Comparando ambas as experiências internacionais à aplicação da LGPD no Brasil, há paralelos e diferenças interessantes que podemos traçar com os casos húngaro e francês. 

Para o primeiro cenário, a LGPD (assim como o GDPR) reconhece o direito ao titular de dados de solicitar a revisão de decisões tomadas unicamente com base em decisões automatizadas. Diferentemente do caso da Hungria, contudo, não há qualquer menção à necessidade de consentimento específico para o uso desse tipo de mecanismo no tratamento de informações, o que poderia levar a ANPD a uma conclusão diversa da autoridade húngara. O cerne da questão nesse caso parece ser se o tratamento automatizado da voz dos clientes deve ou não ser classificado como tratamento de dados biométricos, à luz da diferença entre detecção de características vocais e identificação da biometria vocal de pessoas.

Se por um lado há padrões automáticos de análise sobre questões personalíssimas da voz de cada indivíduo, o algoritmo se propõe apenas a classificar as pessoas em diferentes grupos, sem usar os dados vocais para identificação do cliente, por exemplo. A definição quanto ao tipo de dado tratado poderia, então, influenciar a decisão por condenar ou não uma empresa que se utilize de sistema similar no Brasil. Em relação à falta de transparência quanto à coleta dos dados de voz e seu uso, a legislação brasileira dispõe de elementos para fundamentar uma condenação. 

No segundo cenário, as distinções determinadas pela lei francesa não se refletem automaticamente no Brasil, mas podem servir de inspiração para a metodologia de análise da ANPD em relação a diferentes tipos de tratamento de dados. O Substitutivo proposto pela Comissão de Juristas em relação ao Projeto de Lei de Inteligência Artificial também trabalha com diferentes nuances conforme a aplicação de cada sistema de IA e suas potenciais consequências. No caso da França, contudo, há uma pré-classificação de casos nos quais se presume uma afetação inaceitável dos direitos dos titulares, em caso de submissão a uma decisão automatizada. Citadas as diferenças, o desenvolvimento de materiais orientativos por parte da CNIL pode ajudar agentes e autoridades brasileiras na regulação da IA no país.
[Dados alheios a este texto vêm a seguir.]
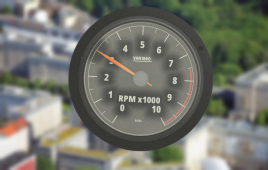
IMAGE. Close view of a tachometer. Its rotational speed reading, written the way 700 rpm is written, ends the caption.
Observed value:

A dificuldade de se definir critérios objetivos para abordar decisões automatizadas baseadas em dados pessoais é recorrente, o que justifica a existências de experiências regulatórias que partem de diferentes premissas ao redor do mundo, como: solicitar consentimento em todos os casos, adotar parâmetros conceituais para a caracterização dos limites da aplicação da IA, ou usar a classificação de condutas per se como permitidas ou proibidas por lei. Assim, é natural que diferentes países lancem mão de formas diferentes de regulamento dessa questão, que certamente continuará a ser debatida em fóruns globais enquanto acompanhamos paralelamente o crescimento constante das capacidades e aplicações da inteligência artificial.